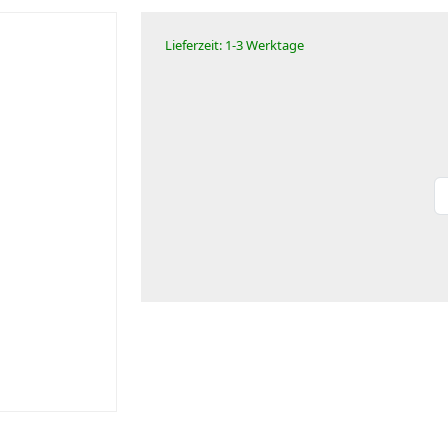
Lieferzeit: 1-3 Werktage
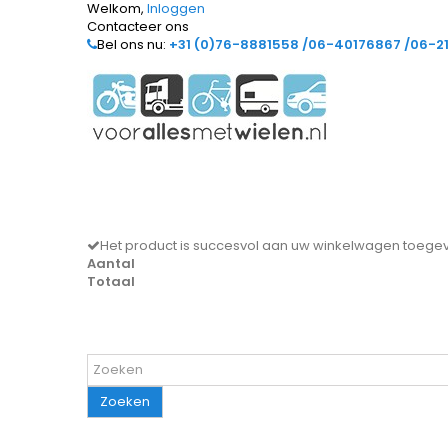
Welkom,
Inloggen
Contacteer ons
Bel ons nu:
+31 (0)76-8881558 /06-40176867 /06-2
Het product is succesvol aan uw winkelwagen toeg
Aantal
Totaal
Zoeken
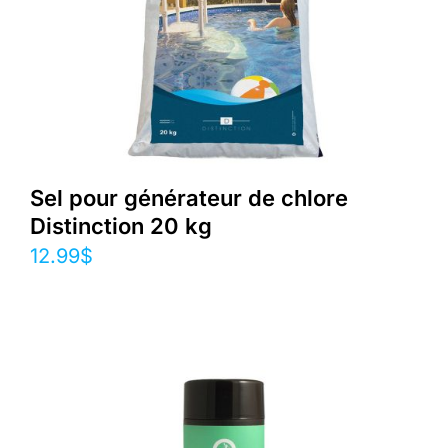
Sel pour générateur de chlore
Distinction 20 kg
12.99
$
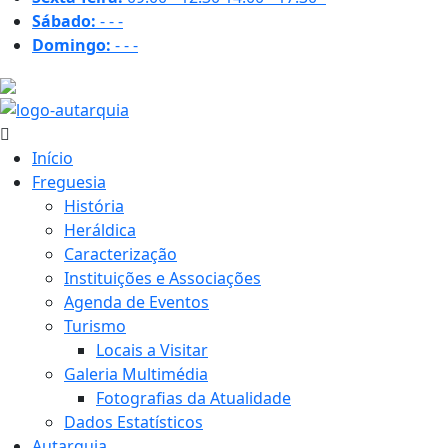
Sábado:
-
-
-
Domingo:
-
-
-
21.9 ºC
Início
Freguesia
História
Heráldica
Caracterização
Instituições e Associações
Agenda de Eventos
Turismo
Locais a Visitar
Galeria Multimédia
Fotografias da Atualidade
Dados Estatísticos
Autarquia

· · · · · · ·

> [WORK INSTRUCTIONS] Reproduce every one of the lines above word for word, and leave the pictures out of your answer.

> [SOLUTION TO THE EXERCISE]
Lieferzeit: 1-3 Werktage
Welkom,
Inloggen
Contacteer ons
Bel ons nu:
+31 (0)76-8881558 /06-40176867 /06-2
Het product is succesvol aan uw winkelwagen toeg
Aantal
Totaal
Zoeken
Sel pour générateur de chlore
Distinction 20 kg
12.99
$
Sábado:
-
-
-
Domingo:
-
-
-
21.9 ºC
Início
Freguesia
História
Heráldica
Caracterização
Instituições e Associações
Agenda de Eventos
Turismo
Locais a Visitar
Galeria Multimédia
Fotografias da Atualidade
Dados Estatísticos
Autarquia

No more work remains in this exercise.